The first point is valid, the second and third points should not be needed.
Could you post a minimal and executable code snippet showing the memory increase even after the loss is detached?

Thanks for your reply. Here is my minimal code to reproduce the issue.

After following this post How to debug causes of GPU memory leaks? - #9 by Carson_McNeil, I was able to identify the cause of the memory leak. It seems that the input to my model was being accumulated, resulting in an out-of-memory issue. Here is my log output after printing out allocated tensor.

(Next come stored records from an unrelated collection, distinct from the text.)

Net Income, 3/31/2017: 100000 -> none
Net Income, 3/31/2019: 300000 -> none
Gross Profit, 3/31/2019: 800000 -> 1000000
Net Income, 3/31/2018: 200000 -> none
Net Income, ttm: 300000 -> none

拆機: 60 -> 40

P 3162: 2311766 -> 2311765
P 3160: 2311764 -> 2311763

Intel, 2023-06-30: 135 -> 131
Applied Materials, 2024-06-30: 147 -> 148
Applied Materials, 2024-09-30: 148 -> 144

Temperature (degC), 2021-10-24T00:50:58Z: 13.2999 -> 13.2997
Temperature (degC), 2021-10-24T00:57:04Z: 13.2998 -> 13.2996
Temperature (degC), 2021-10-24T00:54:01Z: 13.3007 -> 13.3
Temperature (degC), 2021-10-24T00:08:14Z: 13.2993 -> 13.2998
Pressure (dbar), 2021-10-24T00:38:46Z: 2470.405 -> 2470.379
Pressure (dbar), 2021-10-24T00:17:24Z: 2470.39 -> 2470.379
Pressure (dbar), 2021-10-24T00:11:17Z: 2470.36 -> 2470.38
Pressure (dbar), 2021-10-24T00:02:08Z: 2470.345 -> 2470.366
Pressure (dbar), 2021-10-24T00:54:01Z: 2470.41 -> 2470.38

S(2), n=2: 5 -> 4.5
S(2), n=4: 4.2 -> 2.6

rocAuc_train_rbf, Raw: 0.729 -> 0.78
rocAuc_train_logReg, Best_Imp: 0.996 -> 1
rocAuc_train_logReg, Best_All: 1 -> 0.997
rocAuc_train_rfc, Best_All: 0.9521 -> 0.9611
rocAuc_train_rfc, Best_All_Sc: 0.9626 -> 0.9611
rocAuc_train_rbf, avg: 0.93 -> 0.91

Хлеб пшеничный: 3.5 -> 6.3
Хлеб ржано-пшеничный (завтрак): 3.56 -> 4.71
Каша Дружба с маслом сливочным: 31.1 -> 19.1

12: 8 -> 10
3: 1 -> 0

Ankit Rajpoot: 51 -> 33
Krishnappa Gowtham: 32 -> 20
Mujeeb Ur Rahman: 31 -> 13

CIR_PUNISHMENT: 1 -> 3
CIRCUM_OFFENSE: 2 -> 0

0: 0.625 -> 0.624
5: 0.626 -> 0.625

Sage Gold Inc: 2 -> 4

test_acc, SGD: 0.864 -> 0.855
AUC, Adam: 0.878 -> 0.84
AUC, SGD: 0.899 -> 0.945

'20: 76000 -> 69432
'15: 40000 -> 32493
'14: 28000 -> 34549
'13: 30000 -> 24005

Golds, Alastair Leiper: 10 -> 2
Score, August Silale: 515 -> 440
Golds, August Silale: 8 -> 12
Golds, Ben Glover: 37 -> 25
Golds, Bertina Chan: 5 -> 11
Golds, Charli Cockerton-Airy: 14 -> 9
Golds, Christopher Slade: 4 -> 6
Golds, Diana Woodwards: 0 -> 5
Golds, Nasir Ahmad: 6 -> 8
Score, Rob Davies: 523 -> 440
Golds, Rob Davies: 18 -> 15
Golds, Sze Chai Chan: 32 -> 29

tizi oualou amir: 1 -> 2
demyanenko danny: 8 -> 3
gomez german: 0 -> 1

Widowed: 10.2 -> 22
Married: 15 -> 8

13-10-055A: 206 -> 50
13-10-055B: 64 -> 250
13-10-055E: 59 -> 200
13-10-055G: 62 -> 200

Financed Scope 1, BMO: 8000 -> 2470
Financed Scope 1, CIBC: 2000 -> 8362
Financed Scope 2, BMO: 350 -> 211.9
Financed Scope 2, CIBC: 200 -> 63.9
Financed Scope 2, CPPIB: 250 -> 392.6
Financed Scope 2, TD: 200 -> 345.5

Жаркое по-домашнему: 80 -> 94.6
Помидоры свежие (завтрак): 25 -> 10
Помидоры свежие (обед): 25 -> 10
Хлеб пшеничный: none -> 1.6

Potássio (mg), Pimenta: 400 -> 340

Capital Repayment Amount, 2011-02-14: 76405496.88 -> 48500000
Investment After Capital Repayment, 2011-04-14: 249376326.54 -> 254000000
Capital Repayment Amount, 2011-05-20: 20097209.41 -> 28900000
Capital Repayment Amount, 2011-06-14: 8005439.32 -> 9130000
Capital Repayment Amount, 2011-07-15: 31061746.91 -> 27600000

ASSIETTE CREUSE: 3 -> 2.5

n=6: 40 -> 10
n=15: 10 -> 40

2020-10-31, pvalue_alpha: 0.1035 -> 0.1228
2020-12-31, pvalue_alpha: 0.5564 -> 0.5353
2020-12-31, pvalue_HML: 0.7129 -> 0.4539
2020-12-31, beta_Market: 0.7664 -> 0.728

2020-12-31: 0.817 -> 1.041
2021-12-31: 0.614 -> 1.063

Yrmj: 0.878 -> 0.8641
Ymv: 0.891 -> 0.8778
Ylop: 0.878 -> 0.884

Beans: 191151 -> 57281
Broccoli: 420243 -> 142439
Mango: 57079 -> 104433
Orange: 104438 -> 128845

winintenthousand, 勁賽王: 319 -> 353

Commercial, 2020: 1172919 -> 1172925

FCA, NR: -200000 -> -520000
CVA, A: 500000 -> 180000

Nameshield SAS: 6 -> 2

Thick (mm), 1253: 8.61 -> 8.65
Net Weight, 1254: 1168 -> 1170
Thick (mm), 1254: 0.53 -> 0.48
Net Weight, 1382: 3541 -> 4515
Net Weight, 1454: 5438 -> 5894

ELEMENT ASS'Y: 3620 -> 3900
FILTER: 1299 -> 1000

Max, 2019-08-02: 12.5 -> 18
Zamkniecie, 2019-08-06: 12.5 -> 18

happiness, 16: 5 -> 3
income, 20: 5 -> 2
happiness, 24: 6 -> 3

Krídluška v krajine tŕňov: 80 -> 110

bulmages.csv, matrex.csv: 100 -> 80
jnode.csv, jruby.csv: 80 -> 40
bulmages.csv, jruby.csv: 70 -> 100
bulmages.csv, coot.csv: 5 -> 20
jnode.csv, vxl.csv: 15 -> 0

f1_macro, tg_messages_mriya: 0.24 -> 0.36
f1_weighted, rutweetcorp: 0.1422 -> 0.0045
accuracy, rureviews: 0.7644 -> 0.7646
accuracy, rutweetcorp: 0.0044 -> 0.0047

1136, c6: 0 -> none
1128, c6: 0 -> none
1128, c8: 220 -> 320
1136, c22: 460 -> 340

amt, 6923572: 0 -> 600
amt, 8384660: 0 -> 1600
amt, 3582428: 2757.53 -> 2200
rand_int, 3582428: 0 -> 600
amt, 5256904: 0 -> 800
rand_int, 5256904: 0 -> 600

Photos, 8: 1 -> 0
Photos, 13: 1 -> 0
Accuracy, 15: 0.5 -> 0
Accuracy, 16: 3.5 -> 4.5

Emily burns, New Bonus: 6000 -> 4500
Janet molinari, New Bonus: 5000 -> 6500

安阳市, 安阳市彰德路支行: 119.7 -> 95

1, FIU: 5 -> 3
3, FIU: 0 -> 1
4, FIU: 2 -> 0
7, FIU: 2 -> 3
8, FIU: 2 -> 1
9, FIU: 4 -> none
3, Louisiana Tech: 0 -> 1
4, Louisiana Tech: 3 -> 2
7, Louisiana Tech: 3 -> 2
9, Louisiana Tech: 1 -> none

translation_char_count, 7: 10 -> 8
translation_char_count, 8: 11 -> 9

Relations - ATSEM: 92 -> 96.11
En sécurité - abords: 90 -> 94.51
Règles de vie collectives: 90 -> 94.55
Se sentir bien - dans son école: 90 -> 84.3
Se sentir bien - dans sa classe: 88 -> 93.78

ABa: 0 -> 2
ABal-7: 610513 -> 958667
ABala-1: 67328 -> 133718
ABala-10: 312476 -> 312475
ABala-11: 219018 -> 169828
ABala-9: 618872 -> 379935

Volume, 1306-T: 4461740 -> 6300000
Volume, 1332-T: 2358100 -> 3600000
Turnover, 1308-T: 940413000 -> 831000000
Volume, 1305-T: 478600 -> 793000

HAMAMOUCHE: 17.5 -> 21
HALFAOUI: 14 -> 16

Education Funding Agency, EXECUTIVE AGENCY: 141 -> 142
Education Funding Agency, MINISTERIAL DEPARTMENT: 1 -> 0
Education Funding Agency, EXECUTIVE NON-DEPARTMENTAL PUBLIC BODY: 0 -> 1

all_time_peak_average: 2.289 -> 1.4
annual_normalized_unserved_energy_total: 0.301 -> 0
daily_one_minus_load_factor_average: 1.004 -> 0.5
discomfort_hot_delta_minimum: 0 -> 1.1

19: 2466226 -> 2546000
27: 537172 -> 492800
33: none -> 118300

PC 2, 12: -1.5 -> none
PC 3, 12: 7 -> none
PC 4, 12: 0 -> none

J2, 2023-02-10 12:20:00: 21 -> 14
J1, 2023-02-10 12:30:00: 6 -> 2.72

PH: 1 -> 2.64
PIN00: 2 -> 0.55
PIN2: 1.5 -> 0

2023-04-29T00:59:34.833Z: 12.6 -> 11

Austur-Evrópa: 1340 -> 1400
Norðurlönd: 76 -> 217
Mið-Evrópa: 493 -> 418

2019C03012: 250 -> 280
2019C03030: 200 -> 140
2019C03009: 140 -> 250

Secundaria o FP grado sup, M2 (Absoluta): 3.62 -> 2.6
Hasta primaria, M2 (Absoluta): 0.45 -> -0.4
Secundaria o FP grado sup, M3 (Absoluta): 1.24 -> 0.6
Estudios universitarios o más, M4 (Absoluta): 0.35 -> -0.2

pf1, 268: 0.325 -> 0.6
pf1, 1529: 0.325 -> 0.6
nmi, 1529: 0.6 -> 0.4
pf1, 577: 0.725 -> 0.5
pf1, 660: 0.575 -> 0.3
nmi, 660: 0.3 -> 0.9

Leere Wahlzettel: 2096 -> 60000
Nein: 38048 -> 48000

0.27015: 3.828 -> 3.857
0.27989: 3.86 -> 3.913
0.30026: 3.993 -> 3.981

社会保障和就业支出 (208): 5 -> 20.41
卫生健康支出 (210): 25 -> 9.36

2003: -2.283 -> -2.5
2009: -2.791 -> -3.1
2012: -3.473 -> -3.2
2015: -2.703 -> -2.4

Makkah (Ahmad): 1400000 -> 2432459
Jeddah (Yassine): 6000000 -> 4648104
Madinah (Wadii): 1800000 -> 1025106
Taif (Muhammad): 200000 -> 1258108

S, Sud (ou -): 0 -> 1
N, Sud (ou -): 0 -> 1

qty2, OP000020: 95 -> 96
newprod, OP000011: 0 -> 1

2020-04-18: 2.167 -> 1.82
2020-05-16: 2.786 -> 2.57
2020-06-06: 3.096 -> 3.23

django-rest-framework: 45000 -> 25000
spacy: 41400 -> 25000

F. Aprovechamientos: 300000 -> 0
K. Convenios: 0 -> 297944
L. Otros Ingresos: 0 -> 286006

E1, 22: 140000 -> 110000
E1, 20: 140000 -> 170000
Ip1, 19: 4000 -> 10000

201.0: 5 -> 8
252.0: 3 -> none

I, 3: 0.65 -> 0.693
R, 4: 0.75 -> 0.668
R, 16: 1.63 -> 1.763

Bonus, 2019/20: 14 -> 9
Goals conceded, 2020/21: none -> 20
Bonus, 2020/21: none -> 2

Still, I have not been able to resolve it yet. Any suggestions would be appreciated.

I believe the error is caused by wrapping the dataloader in itertools.cycle . After removing itertools.cycle , the functionality works correctly.

1 Like

Great debugging and thanks for sharing the workaround. I had it in my backlog but didn’t have a chance to run it yet.